So, we render streamlit apps in an iFrame inside our main application with a communication bridge using post-robot. Our SDK is declared as custom components so we can use it to invoke different methods. And we need to find a sure fire way to differentiate between renders due to resizing and actual backend code re-execution so our API methods can skip such re-renders without complete memoization for every re-render.
Now the problem is that:
- Even resizing the sidebar triggers a
streamlit:render
event with no way of distinguishing between a resize or call being made from the backend.
We’ve tried:
- Looking for differences in the event object, found none.
- Checking if our event.detail.args.params keyword param (dict from the backend) is the same object reference but it’s new every time.

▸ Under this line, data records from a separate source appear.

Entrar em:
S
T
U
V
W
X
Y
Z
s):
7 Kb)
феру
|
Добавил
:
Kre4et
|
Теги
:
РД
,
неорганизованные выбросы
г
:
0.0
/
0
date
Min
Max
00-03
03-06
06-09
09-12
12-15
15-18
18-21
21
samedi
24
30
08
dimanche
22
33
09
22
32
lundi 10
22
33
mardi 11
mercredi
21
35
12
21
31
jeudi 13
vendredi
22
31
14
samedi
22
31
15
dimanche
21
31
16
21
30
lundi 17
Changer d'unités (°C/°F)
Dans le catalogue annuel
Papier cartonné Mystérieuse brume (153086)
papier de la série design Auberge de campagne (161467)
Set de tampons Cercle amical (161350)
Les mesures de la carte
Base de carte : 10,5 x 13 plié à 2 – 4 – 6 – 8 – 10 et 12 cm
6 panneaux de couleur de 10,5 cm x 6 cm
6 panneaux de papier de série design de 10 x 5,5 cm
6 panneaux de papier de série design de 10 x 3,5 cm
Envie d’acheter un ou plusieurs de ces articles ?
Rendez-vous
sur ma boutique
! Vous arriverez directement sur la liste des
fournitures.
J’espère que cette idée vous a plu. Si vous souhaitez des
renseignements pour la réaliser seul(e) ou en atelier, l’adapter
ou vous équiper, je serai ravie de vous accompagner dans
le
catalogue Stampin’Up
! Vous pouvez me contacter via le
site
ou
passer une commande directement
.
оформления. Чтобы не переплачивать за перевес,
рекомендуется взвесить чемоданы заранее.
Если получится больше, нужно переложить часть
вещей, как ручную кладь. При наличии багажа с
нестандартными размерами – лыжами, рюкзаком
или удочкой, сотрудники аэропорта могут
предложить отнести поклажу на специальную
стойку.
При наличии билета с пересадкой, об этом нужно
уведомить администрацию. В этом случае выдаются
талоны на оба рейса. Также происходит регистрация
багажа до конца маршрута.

- Passing an ever changing call_id param down from python wrapper (component function) to track changes (hoping to detect a backend event vs resize) but this causes an infinite loop.
Present workaround is to:
- Do deep equality check on params+key and not re-trigger if the params+key remain the same. Meaning the developers would need to change the key/param in order to execute the same method again. Example:
if st.button("View details"):
desktop.open(OpenParams(records=Entity(**entity_dict)))
If a user presses the button multiple times, multiple tabs won’t open. But they will open if they interact with something else in between (desktop.open is un-mounted). And if we don’t do this equality check based memoization then they’ll get a new tab even upon resizing the window depending on what they interacted with before. This makes the app behaviour very non deterministic.